Tuesday, June 10, 2025

We met amongst the tall trees.

Late Night With The Devil — 3.5/5

I feel like I tend to save my more pointed criticism to things that were almost something. I get frustrated at things that were almost good, almost great, because they went all this way and they got so close. This movie got so close! I love the premise! Blair Witch-adjacent, the fantasy that this might be real... an illusion which unfortunately the movie keeps breaking. Bad visual effects, from awkward CGI to faux-retro scanlines to poor Photoshops to the danged AI artwork, keep pulling you out of the movie, reminding you constantly that you are, indeed, watching a movie instead of a long-lost now-found tape from a bygone era.
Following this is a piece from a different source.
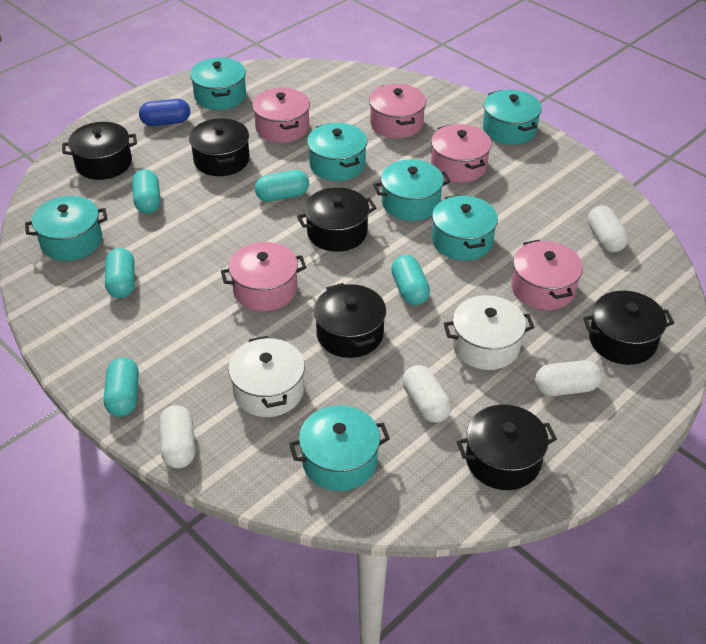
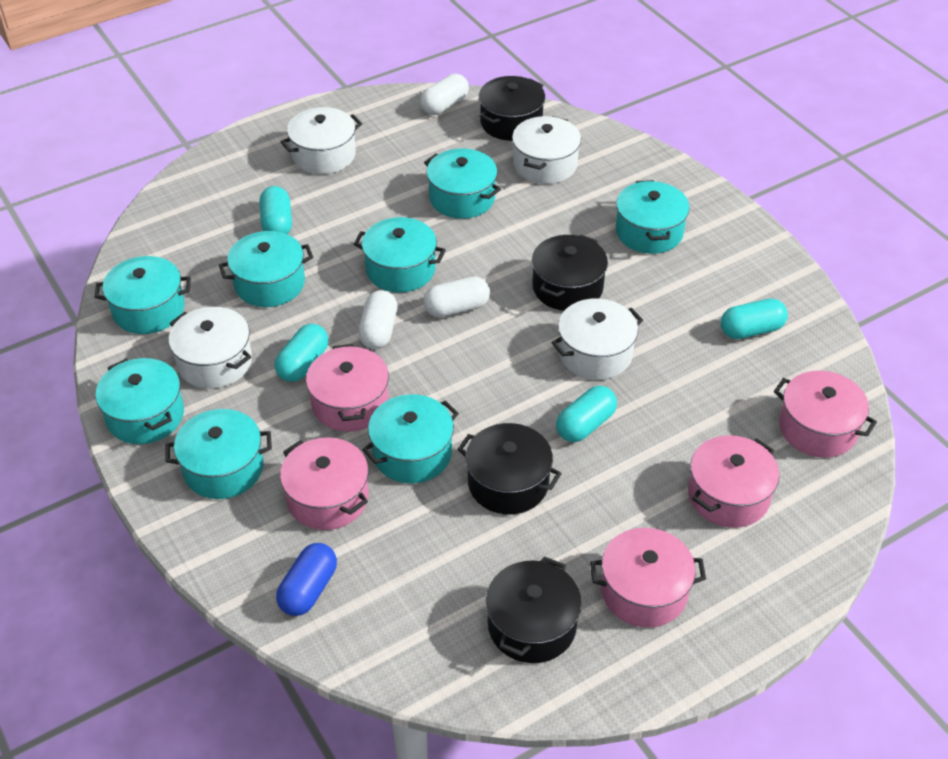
black pot: 6 -> 4
turquoise capsule: 5 -> 4
turquoise pot: 7 -> 8
white capsule: 4 -> 3
white pot: 2 -> 4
And a few more turns of the dial could have made the devil more real? Embrace even further the aesthetic of the time; use the tape from that era, remove the close-up documentary camera in the between-break interludes, replace it with a studio camera that was continuing to roll or an audio mic that never stopped recording. Welp, too late now! 

All that to say, despite what I have to say, this is a fun movie that I would gladly rewatch on basic cable in this, the latter half of my life.  

Monday, June 2, 2025

Pulling on your pudding.

Alice Doesn't Live Here Anymore — 4/5

Here, in this movie that is nothing like what he does, is my favorite Martin Scorsese movie. I want to compare this to Jeanne Dielman; an American and American cinema version of seeing a woman go through the same repetitions, both more entertaining and with less depth. Scorsese captures a feeling of time and place and person; his rooms and cameras are art directed just enough to give it a feeling of something new without needing to steal attention from the movie's star, as it is her movie. Ellen Burstyn, appearing as a woman and a mother rarely seen, fills every frame. She's wonderful! There's a sweetness in her harshness and a fragility in her strength. No wonder they made this into a TV show, hoping it was the character instead of the actor. I've never seen it so fuck it, maybe it was? The Hollywood ending of it all betrays the movie, but it's also built up enough goodwill to that point to forgive it.